Kunjungan Presiden Vladimir Putin ke China, dan kesepakatan pasokan gas senilai $400 miliar yang mengikutinya, lebih dari sekadar langkah politik. Selain berusaha menunjukkan bahwa sanksi Barat tidak akan mengarah pada pengucilan Rusia dari pasar dunia, itu merupakan perluasan besar hubungan ekonomi dengan China.
Hubungan Moskow dengan Beijing sudah jauh melampaui gas. Sebuah rencana untuk mengirimkan sistem rudal Triumph S-400 baru ke China telah disetujui dan Moskow sedang mempertimbangkan penjualan jet tempur baru dan produksi bersama helikopter.
Kedua negara juga melihat kerja sama dalam penerbangan sipil dan bahkan luar angkasa. Rusia bersedia memberi China akses ke “tas barang” teknologinya yang berisi teknologi era Soviet yang diinginkan Beijing untuk proyeknya sendiri.
Rusia sebelumnya telah menggunakan kemungkinan kerja sama dengan China lebih sebagai sarana untuk membawa Barat ke meja perundingan daripada sebagai tujuan itu sendiri. Selama bertahun-tahun, elit penguasa Moskow secara aktif terlibat dalam kehidupan Barat dan memandang Timur sebagai sesuatu yang eksotis – bukan sebagai tujuan liburan atau tempat menyekolahkan anak-anak mereka.
Banyak keputusan politik penting ditujukan untuk berintegrasi dengan Barat — misalnya, aksesi Rusia ke Organisasi Perdagangan Dunia atau partisipasinya dalam proses Bologna, upaya untuk membakukan pendidikan universitas di antara negara-negara penandatangan.
Ini memberi kesan kepada Barat bahwa elit Rusia akan melakukan apa saja untuk mendapatkan visa Schengen. Namun, elit kehilangan kepercayaan pada Barat. Naluri bertahan hidup yang murni membuat banyak dari suku-suku yang sebelumnya pro-Barat ini secara aktif bekerja dengan China.
Karena jumlah “teman-teman China” terus bertambah, tabu-tabu lama dirobohkan. Misalnya, Rosneft membalikkan kebijakan sebelumnya dan sekarang mengizinkan perusahaan China menjadi mitra ekuitas di sejumlah proyek.
Pilihan mitra internasional Rusia tentu saja terbatas karena sangat membutuhkan akses yang lebih besar ke pasar modal internasional.
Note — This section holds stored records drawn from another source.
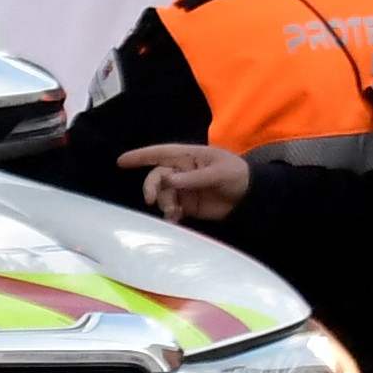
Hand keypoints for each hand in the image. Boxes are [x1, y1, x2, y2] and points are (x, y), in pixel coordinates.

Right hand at [119, 141, 249, 224]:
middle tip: (150, 199)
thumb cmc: (237, 175)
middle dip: (150, 187)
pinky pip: (171, 209)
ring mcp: (183, 189)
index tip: (121, 162)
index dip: (140, 156)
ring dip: (163, 203)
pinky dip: (169, 214)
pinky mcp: (187, 206)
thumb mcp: (218, 173)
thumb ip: (193, 178)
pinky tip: (175, 219)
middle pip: (157, 177)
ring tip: (174, 213)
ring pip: (162, 195)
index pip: (161, 153)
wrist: (251, 197)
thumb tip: (168, 180)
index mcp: (188, 157)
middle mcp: (181, 171)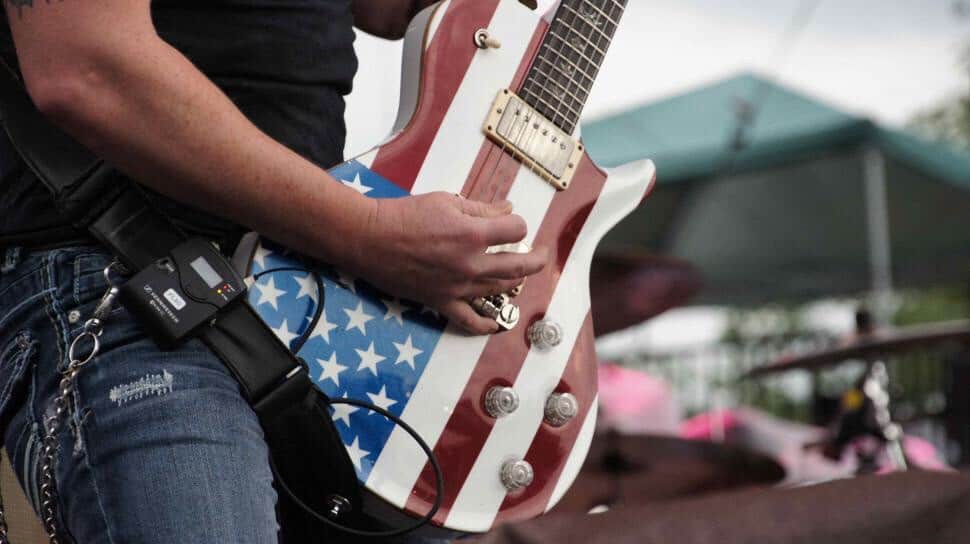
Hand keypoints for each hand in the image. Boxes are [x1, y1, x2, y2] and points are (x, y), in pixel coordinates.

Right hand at [352, 192, 547, 333]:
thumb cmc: (405, 215)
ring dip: (514, 282)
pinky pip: (470, 320)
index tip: (513, 223)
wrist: (369, 239)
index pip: (515, 230)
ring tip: (520, 275)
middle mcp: (470, 264)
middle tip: (541, 255)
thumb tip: (508, 210)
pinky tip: (496, 323)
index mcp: (473, 234)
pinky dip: (486, 325)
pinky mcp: (442, 302)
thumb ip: (481, 209)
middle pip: (518, 265)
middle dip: (535, 259)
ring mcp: (458, 287)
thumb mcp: (446, 201)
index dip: (518, 224)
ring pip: (499, 290)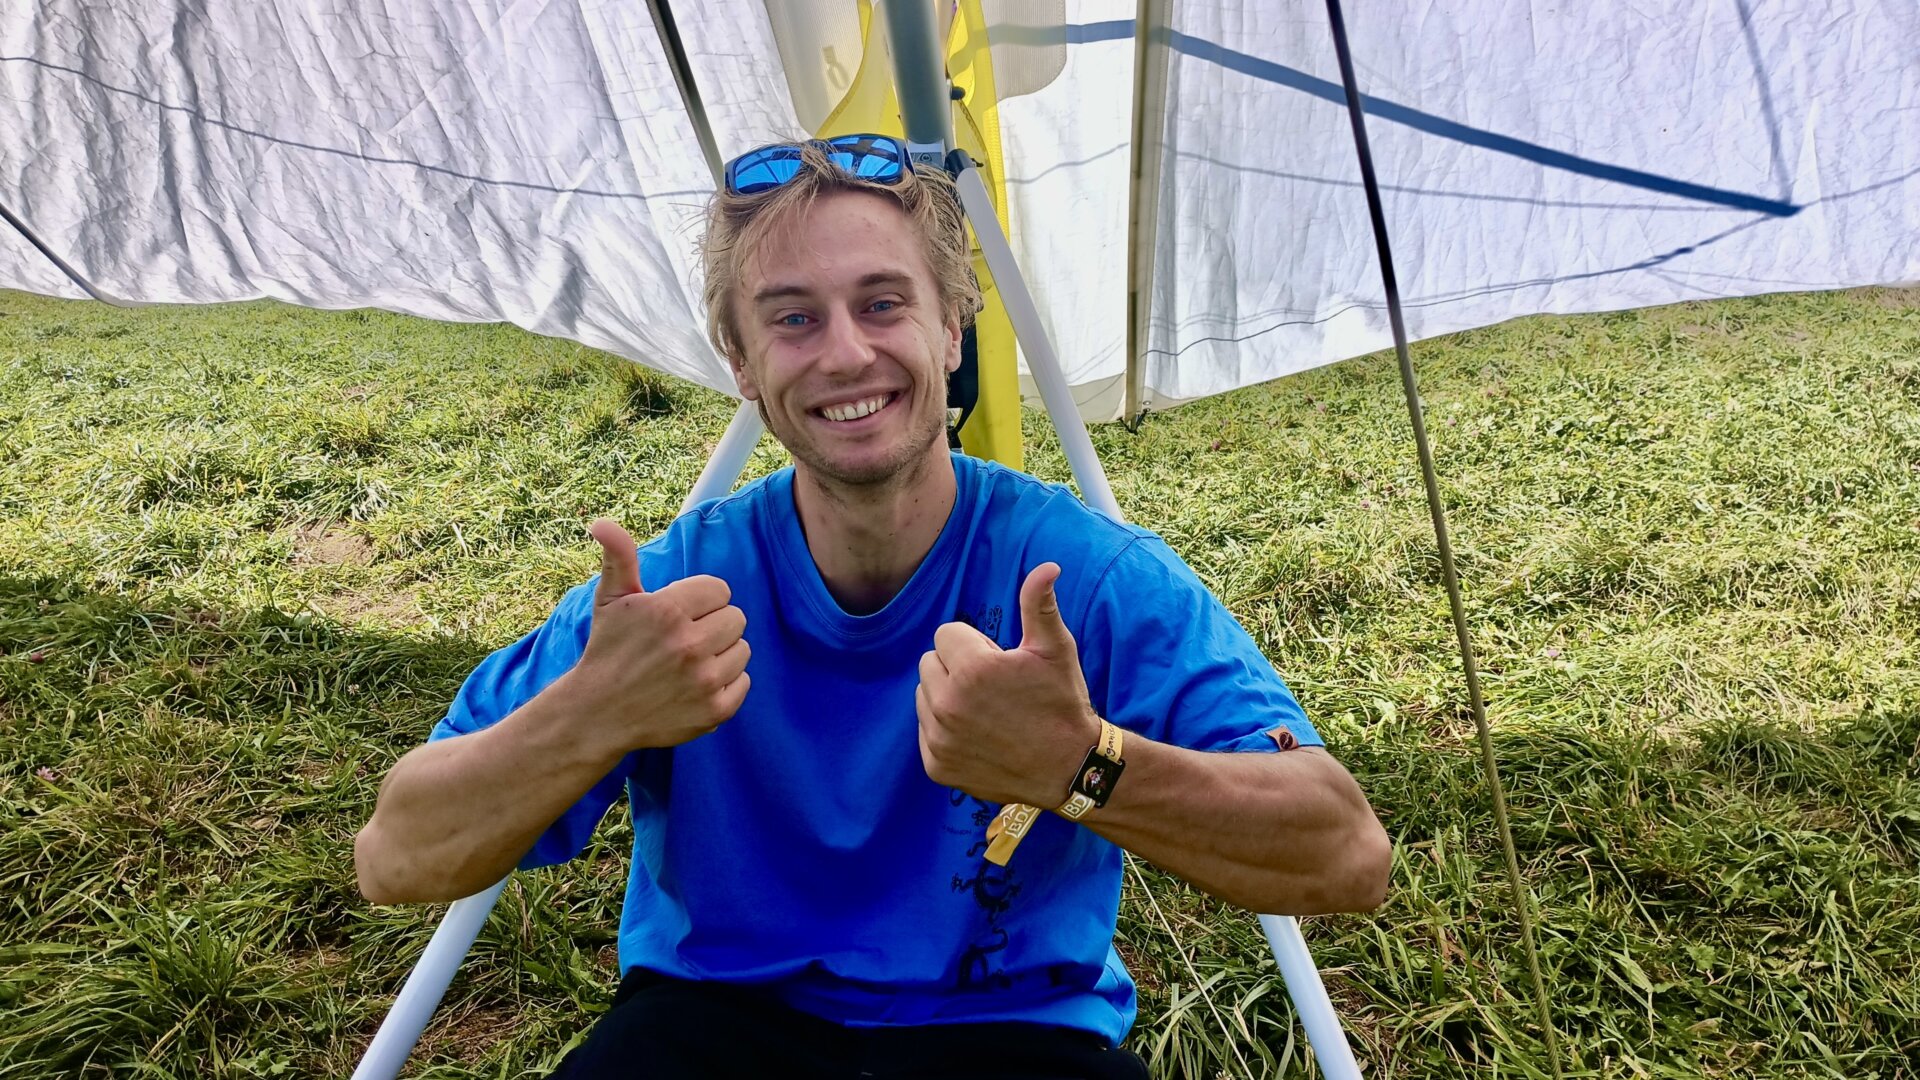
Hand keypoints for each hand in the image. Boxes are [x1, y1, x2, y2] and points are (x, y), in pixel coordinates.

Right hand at [556, 518, 749, 754]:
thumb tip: (600, 523)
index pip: (720, 590)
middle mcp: (689, 645)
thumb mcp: (611, 599)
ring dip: (721, 654)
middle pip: (737, 618)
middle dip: (713, 625)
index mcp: (668, 611)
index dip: (701, 601)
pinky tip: (697, 686)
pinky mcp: (715, 710)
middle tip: (685, 640)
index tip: (680, 615)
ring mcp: (704, 680)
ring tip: (690, 663)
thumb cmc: (608, 649)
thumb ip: (619, 556)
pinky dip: (726, 684)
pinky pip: (744, 682)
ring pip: (743, 650)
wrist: (597, 713)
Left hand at [916, 563, 1100, 806]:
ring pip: (923, 696)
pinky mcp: (937, 765)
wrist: (1071, 769)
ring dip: (947, 697)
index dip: (975, 645)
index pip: (946, 634)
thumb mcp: (1055, 649)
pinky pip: (925, 730)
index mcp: (973, 669)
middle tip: (993, 687)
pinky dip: (944, 730)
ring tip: (986, 711)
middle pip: (929, 663)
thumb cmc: (1063, 703)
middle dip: (956, 668)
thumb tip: (1047, 566)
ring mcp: (940, 738)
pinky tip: (979, 735)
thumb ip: (1039, 605)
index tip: (999, 663)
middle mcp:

China mewakili salah satu dari sedikit harapan Moskow dalam hal ini, karena dalam sejumlah masalah keuangan berada di kapal yang sama dengan Rusia.
Rusia bahkan mungkin melihat ke China untuk memimpin dalam kasus-kasus tertentu. Sanksi Barat telah mendorong Rusia untuk mempertimbangkan membuat sistem pembayaran nasionalnya sendiri, yang dapat mengambil inspirasi dari sistem UnionPay China, sebuah jaringan yang telah mencapai kesuksesan di pasar domestiknya. Masih terlalu dini untuk berpikir serius tentang menghubungkan sistem pembayaran seperti itu ke perbankan internasional, tetapi mungkin saja menghubungkan China dengan Rusia, dan bahkan untuk menciptakan alternatif metode transfer antar bank SWIFT antara menciptakan kedua negara.
Namun, Rusia tidak akan pernah bisa sepenuhnya menggantikan Barat dengan China, dan mungkin membayar mahal untuk mencoba. Orang Cina adalah mitra yang kompleks. Mereka mahir membela kepentingan mereka sendiri dan berhasil memaksa bahkan mereka yang menganggap diri mereka sebagai mitra terdekat Beijing.
Meskipun pasti ada manfaatnya, dalam jangka panjang masih belum jelas apakah Rusia akan mendapat manfaat dari persahabatan yang lebih dekat dengan China. Hanya satu hal yang pasti: China tidak akan pernah melewatkan kesempatan untuk mengeksploitasi peristiwa demi keuntungannya sendiri.
Konstantin Simonov adalah direktur utama Dana Keamanan Energi Nasional. Komentar ini muncul di Vedomosti.